The meal goes well. The Spaghetti House is made with barn-like booths and red-checked tablecloths; all the booths are full of celebrating art students drinking Chianti. The children become restive, waiting for their dishes of carbonara and bolognese, and John Ottokar organises a kind of round-table serial game of scissors-paper-stone. Leo says, “Is it true, what you said, you two always put out ve same thing, always?”
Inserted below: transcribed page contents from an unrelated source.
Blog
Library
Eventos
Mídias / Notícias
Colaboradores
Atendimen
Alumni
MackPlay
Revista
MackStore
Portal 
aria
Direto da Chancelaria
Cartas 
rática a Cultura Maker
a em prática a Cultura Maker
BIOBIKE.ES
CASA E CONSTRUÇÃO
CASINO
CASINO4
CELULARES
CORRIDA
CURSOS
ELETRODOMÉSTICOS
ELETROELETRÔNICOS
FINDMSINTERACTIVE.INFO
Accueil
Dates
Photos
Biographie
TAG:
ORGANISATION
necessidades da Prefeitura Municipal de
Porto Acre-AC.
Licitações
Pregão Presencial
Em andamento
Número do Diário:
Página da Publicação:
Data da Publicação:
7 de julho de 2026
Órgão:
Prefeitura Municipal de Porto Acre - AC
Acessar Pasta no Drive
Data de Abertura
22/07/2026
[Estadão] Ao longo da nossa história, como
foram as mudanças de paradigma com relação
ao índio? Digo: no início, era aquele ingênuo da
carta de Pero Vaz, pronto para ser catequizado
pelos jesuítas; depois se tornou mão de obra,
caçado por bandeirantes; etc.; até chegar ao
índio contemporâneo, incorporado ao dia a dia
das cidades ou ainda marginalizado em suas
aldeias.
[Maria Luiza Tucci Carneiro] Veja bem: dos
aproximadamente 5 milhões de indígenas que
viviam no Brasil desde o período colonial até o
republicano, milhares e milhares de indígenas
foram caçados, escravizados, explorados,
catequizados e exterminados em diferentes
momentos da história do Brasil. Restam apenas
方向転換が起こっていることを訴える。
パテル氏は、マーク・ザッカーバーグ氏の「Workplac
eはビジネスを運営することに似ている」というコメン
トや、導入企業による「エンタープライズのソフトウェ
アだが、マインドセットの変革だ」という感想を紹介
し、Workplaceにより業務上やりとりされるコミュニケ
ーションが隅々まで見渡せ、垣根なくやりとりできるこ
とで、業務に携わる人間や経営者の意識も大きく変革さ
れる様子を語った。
Paul smiles at John. “Did you tell him that?”
“It was true, then.”
“And now? Try now?”
It is like arm-wrestling, a trial of strength in a pub; it is amiable, but tense. John and Paul are sitting opposite each other. They put out a hand each. Flat, both. Paper, paper. Again. Clenched fists. Stone, stone. Stone, stone. Stone, stone. Scissors, scissors. Paper, paper. Scissors, scissors. Stone, stone. Stone, stone. Frederica watches with alarm. Bull says, “This is nothing to do with the law of averages.” Silo says, “Do you read each other’s minds?”
“No, no,” says Paul. “We just know. Quick as a flash, we know.”
Scissors, scissors. Paper, paper. Stone, stone.
They look pleased with themselves. Paul says, “Do you remember, we used to sing?” He hums. “Anything you can do, I can do better. I can do anything, better than you.” John joins in.